Material for this exercise: Begin
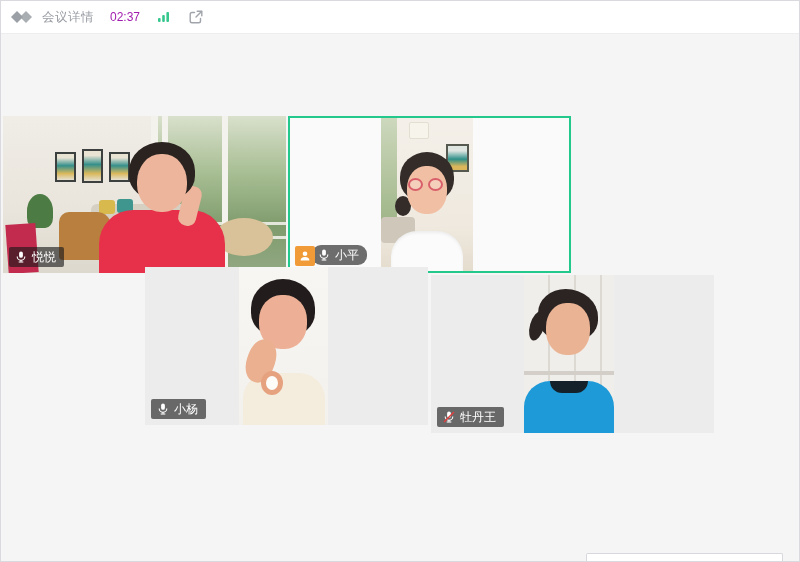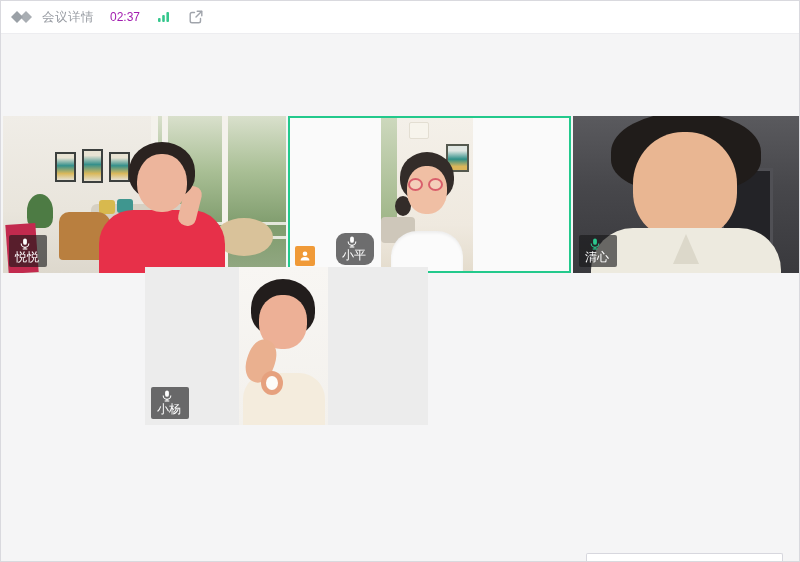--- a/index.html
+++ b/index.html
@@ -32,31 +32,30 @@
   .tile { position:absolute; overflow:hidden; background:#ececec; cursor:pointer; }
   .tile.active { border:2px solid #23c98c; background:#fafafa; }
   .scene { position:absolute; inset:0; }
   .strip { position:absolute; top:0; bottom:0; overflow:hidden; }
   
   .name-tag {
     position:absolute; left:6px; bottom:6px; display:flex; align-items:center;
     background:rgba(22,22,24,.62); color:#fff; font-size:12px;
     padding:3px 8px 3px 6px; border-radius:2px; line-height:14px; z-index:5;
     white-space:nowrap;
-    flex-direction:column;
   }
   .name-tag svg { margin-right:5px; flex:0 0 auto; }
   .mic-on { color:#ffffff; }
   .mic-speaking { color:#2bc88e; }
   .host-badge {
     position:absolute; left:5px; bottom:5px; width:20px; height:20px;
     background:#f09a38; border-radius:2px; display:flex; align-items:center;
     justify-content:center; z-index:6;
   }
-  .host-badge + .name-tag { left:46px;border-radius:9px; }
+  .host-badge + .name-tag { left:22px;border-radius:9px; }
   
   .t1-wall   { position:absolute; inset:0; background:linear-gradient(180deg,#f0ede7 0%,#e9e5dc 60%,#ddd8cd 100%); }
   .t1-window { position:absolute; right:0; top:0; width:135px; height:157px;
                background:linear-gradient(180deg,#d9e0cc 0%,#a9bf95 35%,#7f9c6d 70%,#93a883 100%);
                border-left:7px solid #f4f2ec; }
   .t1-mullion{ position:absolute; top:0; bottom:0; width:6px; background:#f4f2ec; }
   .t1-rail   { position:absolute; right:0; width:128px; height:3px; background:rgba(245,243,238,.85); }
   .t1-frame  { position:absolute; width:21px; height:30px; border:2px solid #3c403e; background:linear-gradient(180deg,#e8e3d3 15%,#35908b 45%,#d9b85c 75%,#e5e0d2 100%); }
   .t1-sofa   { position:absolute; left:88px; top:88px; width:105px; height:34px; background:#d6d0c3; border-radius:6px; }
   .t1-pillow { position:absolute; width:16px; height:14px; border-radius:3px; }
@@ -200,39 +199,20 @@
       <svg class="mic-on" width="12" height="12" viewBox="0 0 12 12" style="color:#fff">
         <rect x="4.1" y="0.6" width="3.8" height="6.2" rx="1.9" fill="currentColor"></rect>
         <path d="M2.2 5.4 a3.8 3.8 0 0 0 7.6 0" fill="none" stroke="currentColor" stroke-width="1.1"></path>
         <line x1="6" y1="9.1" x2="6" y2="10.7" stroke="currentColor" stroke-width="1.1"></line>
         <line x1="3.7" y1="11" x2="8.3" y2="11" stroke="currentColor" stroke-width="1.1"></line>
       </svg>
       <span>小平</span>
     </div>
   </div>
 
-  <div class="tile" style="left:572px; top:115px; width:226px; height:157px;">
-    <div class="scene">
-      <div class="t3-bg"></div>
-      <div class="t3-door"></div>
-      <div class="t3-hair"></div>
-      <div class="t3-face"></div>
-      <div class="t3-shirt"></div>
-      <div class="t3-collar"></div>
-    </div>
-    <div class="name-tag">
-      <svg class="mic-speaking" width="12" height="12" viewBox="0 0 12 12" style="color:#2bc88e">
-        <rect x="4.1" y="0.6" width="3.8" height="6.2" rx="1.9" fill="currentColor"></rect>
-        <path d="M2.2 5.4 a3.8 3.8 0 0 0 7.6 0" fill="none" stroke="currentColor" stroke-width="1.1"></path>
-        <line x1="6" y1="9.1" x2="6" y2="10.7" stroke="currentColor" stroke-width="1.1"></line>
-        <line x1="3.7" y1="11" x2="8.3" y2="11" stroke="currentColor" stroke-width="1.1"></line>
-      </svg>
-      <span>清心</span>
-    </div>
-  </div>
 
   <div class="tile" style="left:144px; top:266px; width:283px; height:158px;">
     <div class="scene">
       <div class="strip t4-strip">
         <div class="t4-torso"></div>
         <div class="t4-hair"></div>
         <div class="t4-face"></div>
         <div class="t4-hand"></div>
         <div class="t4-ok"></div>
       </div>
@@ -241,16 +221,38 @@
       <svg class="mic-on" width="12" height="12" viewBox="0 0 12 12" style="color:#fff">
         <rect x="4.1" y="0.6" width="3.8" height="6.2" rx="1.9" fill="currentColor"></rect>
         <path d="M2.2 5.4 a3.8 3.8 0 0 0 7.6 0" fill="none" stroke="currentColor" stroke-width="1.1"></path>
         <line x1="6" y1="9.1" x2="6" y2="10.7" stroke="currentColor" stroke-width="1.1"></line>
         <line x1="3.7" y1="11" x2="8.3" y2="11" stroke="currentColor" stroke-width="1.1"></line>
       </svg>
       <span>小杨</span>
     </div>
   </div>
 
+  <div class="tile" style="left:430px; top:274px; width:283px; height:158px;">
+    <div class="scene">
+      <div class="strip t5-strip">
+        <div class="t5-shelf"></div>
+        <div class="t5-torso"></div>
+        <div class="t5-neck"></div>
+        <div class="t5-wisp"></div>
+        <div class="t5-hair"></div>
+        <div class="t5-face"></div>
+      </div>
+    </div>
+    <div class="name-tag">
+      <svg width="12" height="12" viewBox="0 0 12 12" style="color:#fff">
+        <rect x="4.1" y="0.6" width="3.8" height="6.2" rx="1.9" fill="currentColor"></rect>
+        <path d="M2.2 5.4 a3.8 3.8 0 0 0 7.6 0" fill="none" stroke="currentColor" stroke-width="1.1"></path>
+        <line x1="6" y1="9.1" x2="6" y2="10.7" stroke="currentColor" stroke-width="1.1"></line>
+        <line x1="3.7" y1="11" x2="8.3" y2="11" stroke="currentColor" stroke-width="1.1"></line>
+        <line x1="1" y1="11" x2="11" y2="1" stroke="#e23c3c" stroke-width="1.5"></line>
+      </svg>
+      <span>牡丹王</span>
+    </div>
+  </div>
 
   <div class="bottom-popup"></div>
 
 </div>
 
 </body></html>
Material for this exercise: End
# Description of the task:
What you return must match the lines from the top of the data through the line with "position:absolute; left:5px; bottom:5px;" exactly, with the pictures removed.

# Exercise output:
--- a/index.html
+++ b/index.html
@@ -32,31 +32,30 @@
   .tile { position:absolute; overflow:hidden; background:#ececec; cursor:pointer; }
   .tile.active { border:2px solid #23c98c; background:#fafafa; }
   .scene { position:absolute; inset:0; }
   .strip { position:absolute; top:0; bottom:0; overflow:hidden; }
   
   .name-tag {
     position:absolute; left:6px; bottom:6px; display:flex; align-items:center;
     background:rgba(22,22,24,.62); color:#fff; font-size:12px;
     padding:3px 8px 3px 6px; border-radius:2px; line-height:14px; z-index:5;
     white-space:nowrap;
-    flex-direction:column;
   }
   .name-tag svg { margin-right:5px; flex:0 0 auto; }
   .mic-on { color:#ffffff; }
   .mic-speaking { color:#2bc88e; }
   .host-badge {
     position:absolute; left:5px; bottom:5px; width:20px; height:20px;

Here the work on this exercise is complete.